DATASET Start Marker
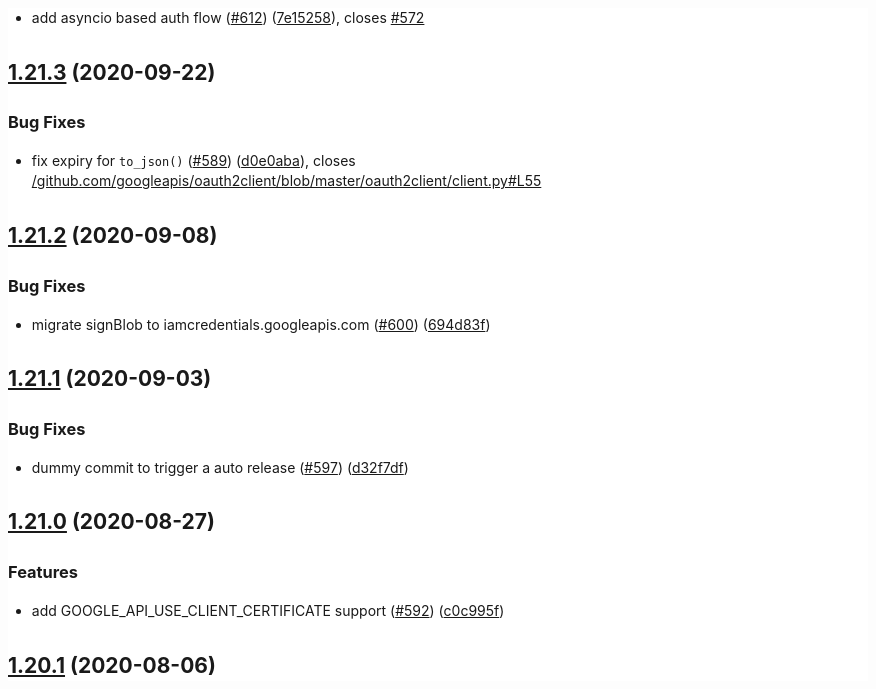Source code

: * add asyncio based auth flow ([#612](https://www.github.com/googleapis/google-auth-library-python/issues/612)) ([7e15258](https://www.github.com/googleapis/google-auth-library-python/commit/7e1525822d51bd9ce7dffca42d71313e6e776fcd)), closes [#572](https://www.github.com/googleapis/google-auth-library-python/issues/572)

## [1.21.3](https://www.github.com/googleapis/google-auth-library-python/compare/v1.21.2...v1.21.3) (2020-09-22)


### Bug Fixes

* fix expiry for `to_json()` ([#589](https://www.github.com/googleapis/google-auth-library-python/issues/589)) ([d0e0aba](https://www.github.com/googleapis/google-auth-library-python/commit/d0e0aba0a9f665268ffa1b22d44f4bd7e9b449d6)), closes [/github.com/googleapis/oauth2client/blob/master/oauth2client/client.py#L55](https://www.github.com/googleapis//github.com/googleapis/oauth2client/blob/master/oauth2client/client.py/issues/L55)

## [1.21.2](https://www.github.com/googleapis/google-auth-library-python/compare/v1.21.1...v1.21.2) (2020-09-08)


### Bug Fixes

* migrate signBlob to iamcredentials.googleapis.com ([#600](https://www.github.com/googleapis/google-auth-library-python/issues/600)) ([694d83f](https://www.github.com/googleapis/google-auth-library-python/commit/694d83fd23c0e8c2fde27136d1b3f8f6db6338a6))

## [1.21.1](https://www.github.com/googleapis/google-auth-library-python/compare/v1.21.0...v1.21.1) (2020-09-03)


### Bug Fixes

* dummy commit to trigger a auto release ([#597](https://www.github.com/googleapis/google-auth-library-python/issues/597)) ([d32f7df](https://www.github.com/googleapis/google-auth-library-python/commit/d32f7df4895122ef23b664672d7db3f58d9b7d36))

## [1.21.0](https://www.github.com/googleapis/google-auth-library-python/compare/v1.20.1...v1.21.0) (2020-08-27)


### Features

* add GOOGLE_API_USE_CLIENT_CERTIFICATE support ([#592](https://www.github.com/googleapis/google-auth-library-python/issues/592)) ([c0c995f](https://www.github.com/googleapis/google-auth-library-python/commit/c0c995f3de237a2346b59797ee7c4d44ff2a197c))

## [1.20.1](https://www.github.com/googleapis/google-auth-library-python/compare/v1.20.0...v1.20.1) (2020-08-06)

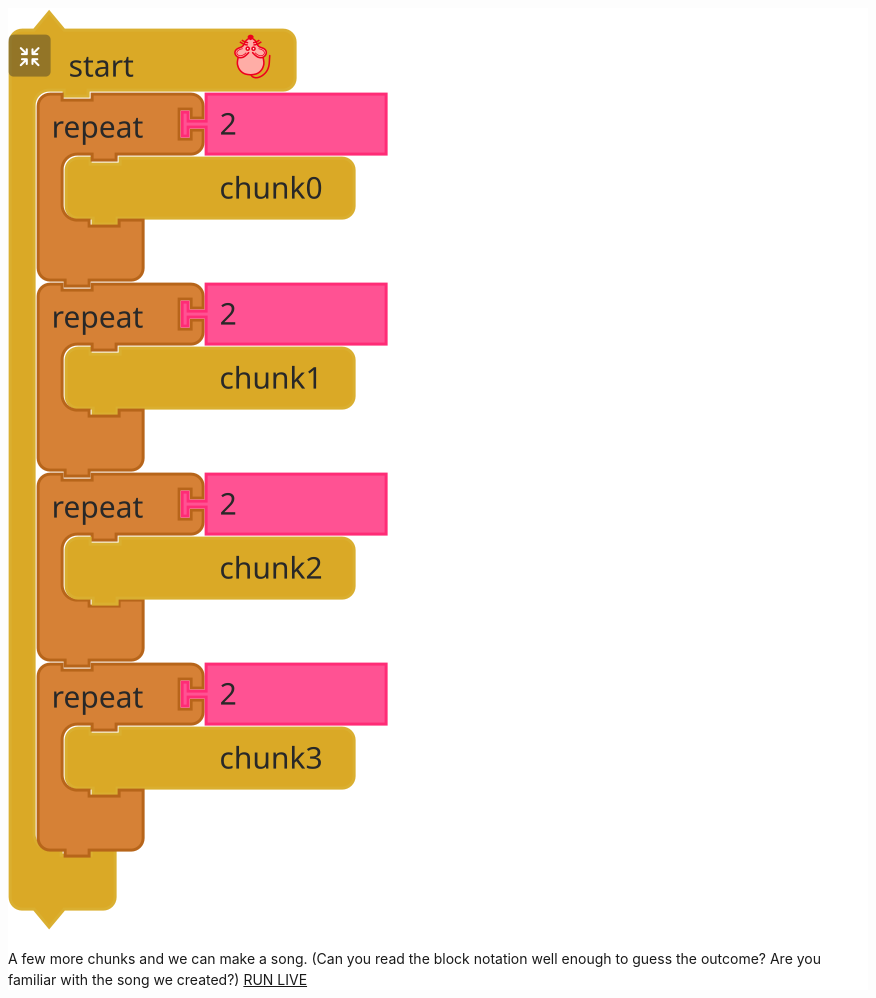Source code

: ![repeat](./chunk-7.svg "usage of Repeat block in a song")

A few more chunks and we can make a song. (Can you read the block
notation well enough to guess the outcome? Are you familiar with the
song we created?)
[RUN LIVE](https://musicblocks.sugarlabs.org/index.html?id=1725791527821787&run=True)

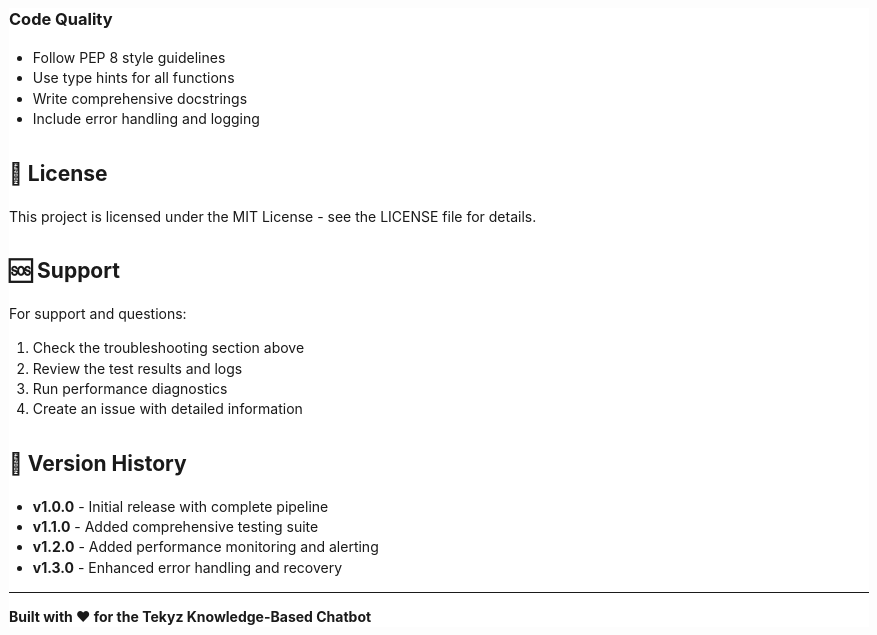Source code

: ### Code Quality

- Follow PEP 8 style guidelines
- Use type hints for all functions
- Write comprehensive docstrings
- Include error handling and logging

## 📄 License

This project is licensed under the MIT License - see the LICENSE file for details.

## 🆘 Support

For support and questions:

1. Check the troubleshooting section above
2. Review the test results and logs
3. Run performance diagnostics
4. Create an issue with detailed information

## 🔄 Version History

- **v1.0.0** - Initial release with complete pipeline
- **v1.1.0** - Added comprehensive testing suite
- **v1.2.0** - Added performance monitoring and alerting
- **v1.3.0** - Enhanced error handling and recovery

---

**Built with ❤️ for the Tekyz Knowledge-Based Chatbot**
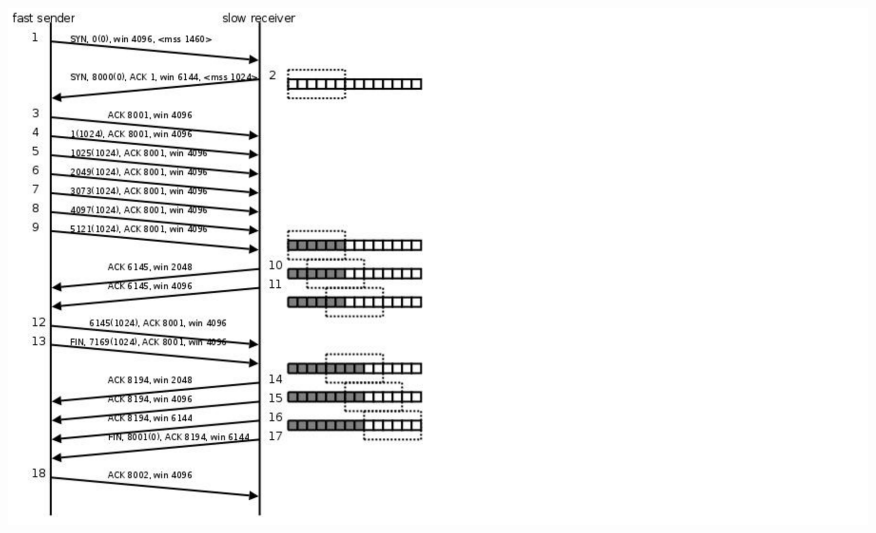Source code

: 

<img src="assets/image-20230918102549600.png" alt="image-20230918102549600" style="zoom: 50%;" />
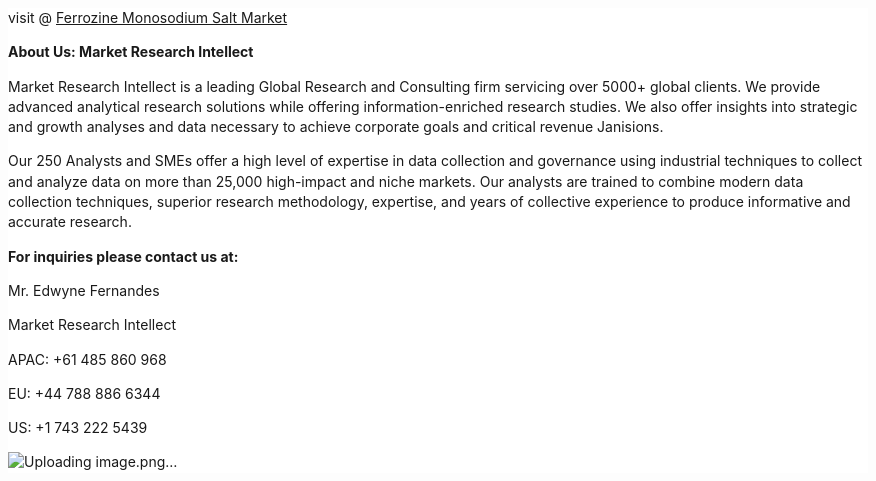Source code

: visit&nbsp;@</strong>&nbsp;</span><span class="font-[700]"><a href="https://www.marketresearchintellect.com/product/global-ferrozine-monosodium-salt-market/?utm_source=Linkedin&utm_medium=846" target="_blank" data-tracking-control-name="article-ssr-frontend-pulse_little-text-block" data-tracking-will-navigate="" data-test-link="">Ferrozine Monosodium Salt Market</a></span></p><p><strong><span class="font-[700]">About Us: Market Research Intellect</span></strong></p><p><span class="">Market Research Intellect is a leading Global Research and Consulting firm servicing over 5000+ global clients. We provide advanced analytical research solutions while offering information-enriched research studies.&nbsp;</span>We also offer insights into strategic and growth analyses and data necessary to achieve corporate goals and critical revenue Janisions.</p><p><span class="">Our 250 Analysts and SMEs offer a high level of expertise in data collection and governance using industrial techniques to collect and analyze data on more than 25,000 high-impact and niche markets. Our analysts are trained to combine modern data collection techniques, superior research methodology, expertise, and years of collective experience to produce informative and accurate research.</span></p><p><strong>For inquiries please contact us at:</strong></p><p>Mr. Edwyne Fernandes</p><p>Market Research Intellect</p><p>APAC: +61 485 860 968</p><p>EU: +44 788 886 6344</p><p>US: +1 743 222 5439</p>
![Uploading image.png…]()
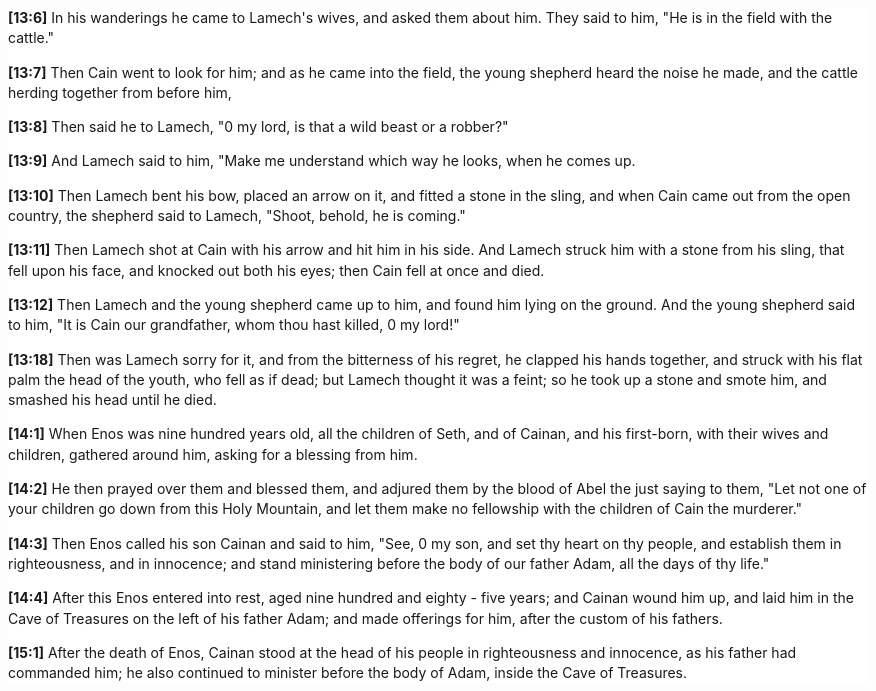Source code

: 
**[13:6]** In his wanderings he came to Lamech's wives, and asked them about him. They said to him, "He is in the field with the cattle."



**[13:7]** Then Cain went to look for him; and as he came into the field, the young shepherd heard the noise he made, and the cattle herding together from before him,



**[13:8]** Then said he to Lamech, "0 my lord, is that a wild beast or a robber?"



**[13:9]** And Lamech said to him, "Make me understand which way he looks, when he comes up.



**[13:10]** Then Lamech bent his bow, placed an arrow on it, and fitted a stone in the sling, and when Cain came out from the open country, the shepherd said to Lamech, "Shoot, behold, he is coming."



**[13:11]** Then Lamech shot at Cain with his arrow and hit him in his side. And Lamech struck him with a stone from his sling, that fell upon his face, and knocked out both his eyes; then Cain fell at once and died.



**[13:12]** Then Lamech and the young shepherd came up to him, and found him lying on the ground. And the young shepherd said to him, "It is Cain our grandfather, whom thou hast killed, 0 my lord!"



**[13:18]** Then was Lamech sorry for it, and from the bitterness of his regret, he clapped his hands together, and struck with his flat palm the head of the youth, who fell as if dead; but Lamech thought it was a feint; so he took up a stone and smote him, and smashed his head until he died.



**[14:1]** When Enos was nine hundred years old, all the children of Seth, and of Cainan, and his first-born, with their wives and children, gathered around him, asking for a blessing from him.



**[14:2]** He then prayed over them and blessed them, and adjured them by the blood of Abel the just saying to them, "Let not one of your children go down from this Holy Mountain, and let them make no fellowship with the children of Cain the murderer."



**[14:3]** Then Enos called his son Cainan and said to him, "See, 0 my son, and set thy heart on thy people, and establish them in righteousness, and in innocence; and stand ministering before the body of our father Adam, all the days of thy life."



**[14:4]** After this Enos entered into rest, aged nine hundred and eighty - five years; and Cainan wound him up, and laid him in the Cave of Treasures on the left of his father Adam; and made offerings for him, after the custom of his fathers.



**[15:1]** After the death of Enos, Cainan stood at the head of his people in righteousness and innocence, as his father had commanded him; he also continued to minister before the body of Adam, inside the Cave of Treasures.
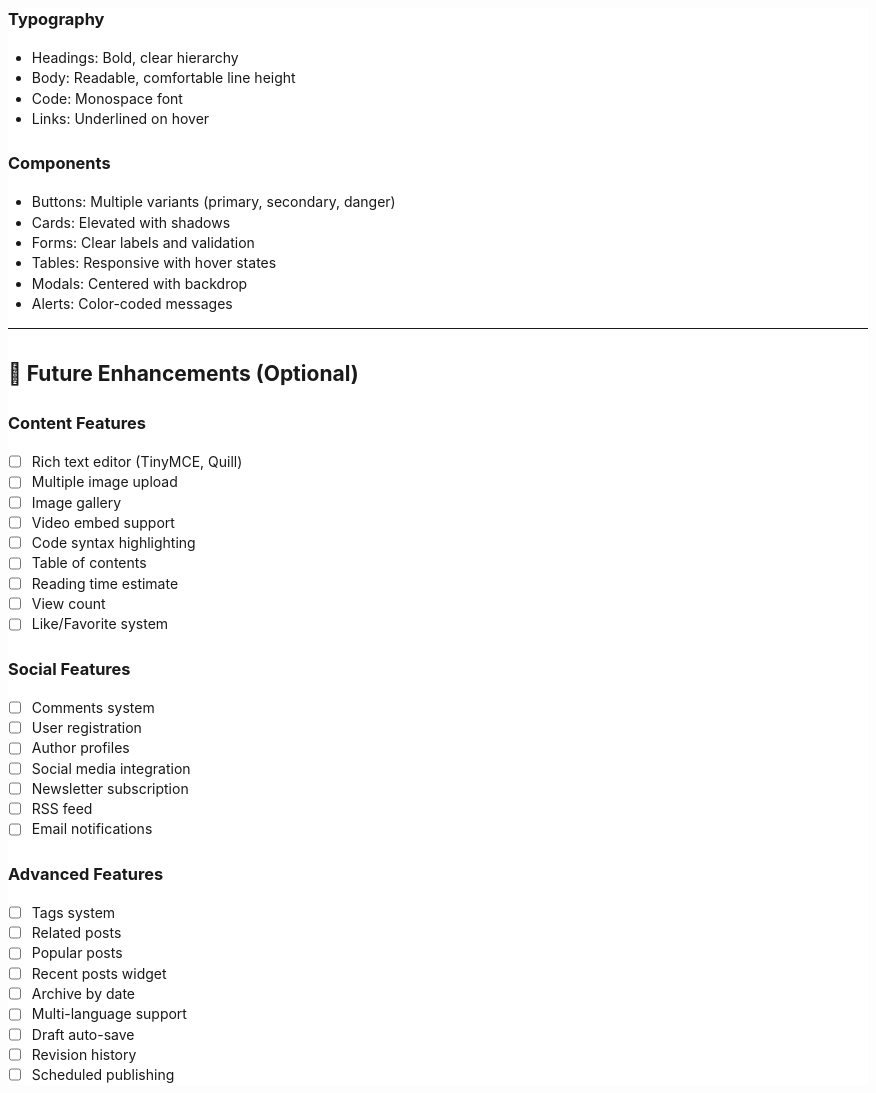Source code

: ### Typography
- Headings: Bold, clear hierarchy
- Body: Readable, comfortable line height
- Code: Monospace font
- Links: Underlined on hover

### Components
- Buttons: Multiple variants (primary, secondary, danger)
- Cards: Elevated with shadows
- Forms: Clear labels and validation
- Tables: Responsive with hover states
- Modals: Centered with backdrop
- Alerts: Color-coded messages

---

## 🚀 Future Enhancements (Optional)

### Content Features
- [ ] Rich text editor (TinyMCE, Quill)
- [ ] Multiple image upload
- [ ] Image gallery
- [ ] Video embed support
- [ ] Code syntax highlighting
- [ ] Table of contents
- [ ] Reading time estimate
- [ ] View count
- [ ] Like/Favorite system

### Social Features
- [ ] Comments system
- [ ] User registration
- [ ] Author profiles
- [ ] Social media integration
- [ ] Newsletter subscription
- [ ] RSS feed
- [ ] Email notifications

### Advanced Features
- [ ] Tags system
- [ ] Related posts
- [ ] Popular posts
- [ ] Recent posts widget
- [ ] Archive by date
- [ ] Multi-language support
- [ ] Draft auto-save
- [ ] Revision history
- [ ] Scheduled publishing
DATASET End Marker
Print the lines above from the one with "Then Cain went" through the one with "he comes up.", both included, exactly as written and nothing more.

SOLVED EXERCISE =>
**[13:7]** Then Cain went to look for him; and as he came into the field, the young shepherd heard the noise he made, and the cattle herding together from before him,



**[13:8]** Then said he to Lamech, "0 my lord, is that a wild beast or a robber?"



**[13:9]** And Lamech said to him, "Make me understand which way he looks, when he comes up.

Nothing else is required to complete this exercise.